Video Vision Transformer

class vformer.models.classification.vivit.ViViTModel2(img_size, in_channels, patch_size, embedding_dim, num_frames, depth, num_heads, head_dim, n_classes, mlp_dim=None, pool='cls', p_dropout=0.0, attn_dropout=0.0, drop_path_rate=0.02)[source]

Model 2 implementation of A Video vision Transformer - :param img_size: Size of single frame/ image in video :type img_size: int :param in_channels: Number of channels :type in_channels: int :param patch_size: Patch size :type patch_size: int :param embedding_dim: Embedding dimension of a patch :type embedding_dim: int :param num_frames: Number of seconds in each Video :type num_frames: int :param depth: Number of encoder layers :type depth: int :param num_heads: Number of attention heads :type num_heads: int :param head_dim: Dimension of head :type head_dim: int :param n_classes: Number of classes :type n_classes: int :param mlp_dim: Dimension of hidden layer :type mlp_dim: int :param pool: Pooling operation,must be one of {“cls”,”mean”},default is “cls” :type pool: str :param p_dropout: Dropout probability :type p_dropout: float :param attn_dropout: Dropout probability :type attn_dropout: float :param drop_path_rate: Stochastic drop path rate :type drop_path_rate: float

forward(x)[source]

Defines the computation performed at every call.

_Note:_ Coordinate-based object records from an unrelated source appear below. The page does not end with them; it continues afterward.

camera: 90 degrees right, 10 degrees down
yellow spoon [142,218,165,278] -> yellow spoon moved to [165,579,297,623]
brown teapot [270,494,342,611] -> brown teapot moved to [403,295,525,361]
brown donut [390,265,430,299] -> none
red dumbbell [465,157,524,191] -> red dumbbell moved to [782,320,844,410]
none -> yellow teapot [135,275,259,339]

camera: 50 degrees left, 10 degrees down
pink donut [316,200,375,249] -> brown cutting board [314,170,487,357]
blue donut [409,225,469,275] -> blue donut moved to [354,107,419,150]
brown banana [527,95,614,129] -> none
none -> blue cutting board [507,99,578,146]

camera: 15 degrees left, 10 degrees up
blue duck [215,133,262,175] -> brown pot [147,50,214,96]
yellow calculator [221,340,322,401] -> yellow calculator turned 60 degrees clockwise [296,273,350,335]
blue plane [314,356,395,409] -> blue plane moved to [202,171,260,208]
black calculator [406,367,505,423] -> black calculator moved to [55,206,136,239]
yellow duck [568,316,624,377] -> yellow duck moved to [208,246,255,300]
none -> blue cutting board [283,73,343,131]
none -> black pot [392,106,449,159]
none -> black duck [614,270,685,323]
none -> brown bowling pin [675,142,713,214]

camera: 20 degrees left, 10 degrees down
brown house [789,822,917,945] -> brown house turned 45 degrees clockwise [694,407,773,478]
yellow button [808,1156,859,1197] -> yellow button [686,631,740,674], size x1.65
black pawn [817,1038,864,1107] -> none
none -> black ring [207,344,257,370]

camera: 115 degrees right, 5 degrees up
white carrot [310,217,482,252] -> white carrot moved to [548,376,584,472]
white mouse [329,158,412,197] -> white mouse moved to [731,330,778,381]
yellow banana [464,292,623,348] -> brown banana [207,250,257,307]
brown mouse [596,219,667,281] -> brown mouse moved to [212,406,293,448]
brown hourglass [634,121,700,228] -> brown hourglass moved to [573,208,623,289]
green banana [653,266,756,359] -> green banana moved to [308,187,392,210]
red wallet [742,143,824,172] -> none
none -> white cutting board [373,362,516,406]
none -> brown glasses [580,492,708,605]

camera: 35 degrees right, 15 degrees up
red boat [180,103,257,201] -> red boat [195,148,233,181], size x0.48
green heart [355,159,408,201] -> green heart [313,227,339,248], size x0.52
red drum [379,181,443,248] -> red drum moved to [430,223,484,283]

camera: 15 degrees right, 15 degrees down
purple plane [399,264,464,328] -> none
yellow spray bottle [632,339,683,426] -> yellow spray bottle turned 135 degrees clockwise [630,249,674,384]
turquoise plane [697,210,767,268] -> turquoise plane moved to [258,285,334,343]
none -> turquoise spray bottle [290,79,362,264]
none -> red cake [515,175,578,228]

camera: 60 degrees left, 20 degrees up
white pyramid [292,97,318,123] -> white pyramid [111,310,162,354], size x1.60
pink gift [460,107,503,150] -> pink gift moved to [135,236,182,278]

Should be overridden by all subclasses.

Note

Although the recipe for forward pass needs to be defined within this function, one should call the Module instance afterwards instead of this since the former takes care of running the registered hooks while the latter silently ignores them.

class vformer.models.classification.vivit.ViViTModel3(img_size, patch_t, patch_h, patch_w, in_channels, n_classes, num_frames, embedding_dim, depth, num_heads, head_dim, p_dropout, mlp_dim=None)[source]

model 3 of A video Vision Trnasformer- https://arxiv.org/abs/2103.15691

Parameters

img_size (int or tuple[int]) – size of a frame
patch_t (int) – Temporal length of single tube/patch in tubelet embedding
patch_h (int) – Height of single tube/patch in tubelet embedding
patch_w (int) – Width of single tube/patch in tubelet embedding
in_channels (int) – Number of input channels, default is 3
n_classes (int) – Number of classes
num_frames (int) – Number of seconds in each Video
embedding_dim (int) – Embedding dimension of a patch
depth (int) – Number of Encoder layers
num_heads (int) – Number of attention heads
head_dim (int) – Dimension of attention head
p_dropout (float) – Dropout rate/probability, default is 0.0
mlp_dim (int) – Hidden dimension, optional

forward(x)[source]

Defines the computation performed at every call.

Should be overridden by all subclasses.

Note

Although the recipe for forward pass needs to be defined within this function, one should call the Module instance afterwards instead of this since the former takes care of running the registered hooks while the latter silently ignores them.